- _EXERCISE DETAILS_:
From the line containing "Indian Businesses In" down to the final line of the entries below, restate each line word for word and add nothing.

#### RECORDS TO USE ####

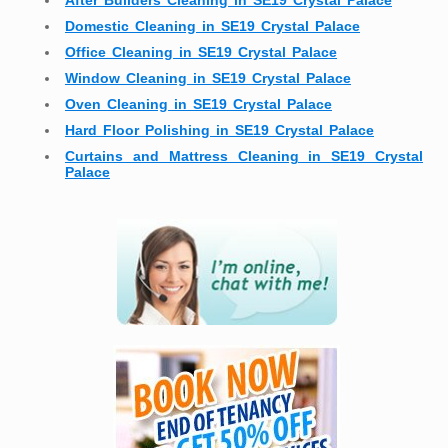
After Builders Cleaning in SE19 Crystal Palace
Domestic Cleaning in SE19 Crystal Palace
Office Cleaning in SE19 Crystal Palace
Window Cleaning in SE19 Crystal Palace
Oven Cleaning in SE19 Crystal Palace
Hard Floor Polishing in SE19 Crystal Palace
Curtains and Mattress Cleaning in SE19 Crystal
Palace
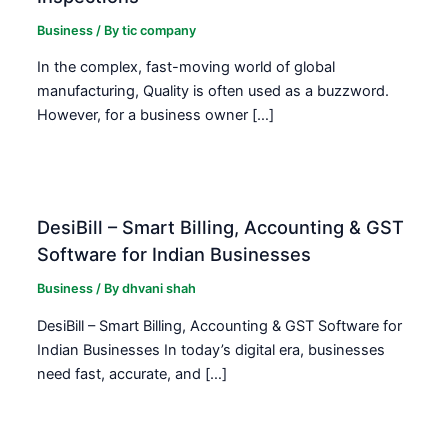
Business
/ By
tic company
In the complex, fast-moving world of global
manufacturing, Quality is often used as a buzzword.
However, for a business owner […]
DesiBill – Smart Billing, Accounting & GST
Software for Indian Businesses
Business
/ By
dhvani shah
DesiBill – Smart Billing, Accounting & GST Software for
Indian Businesses In today’s digital era, businesses
need fast, accurate, and […]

####

- _TASK RESPONSE_:
Indian Businesses In today’s digital era, businesses
need fast, accurate, and […]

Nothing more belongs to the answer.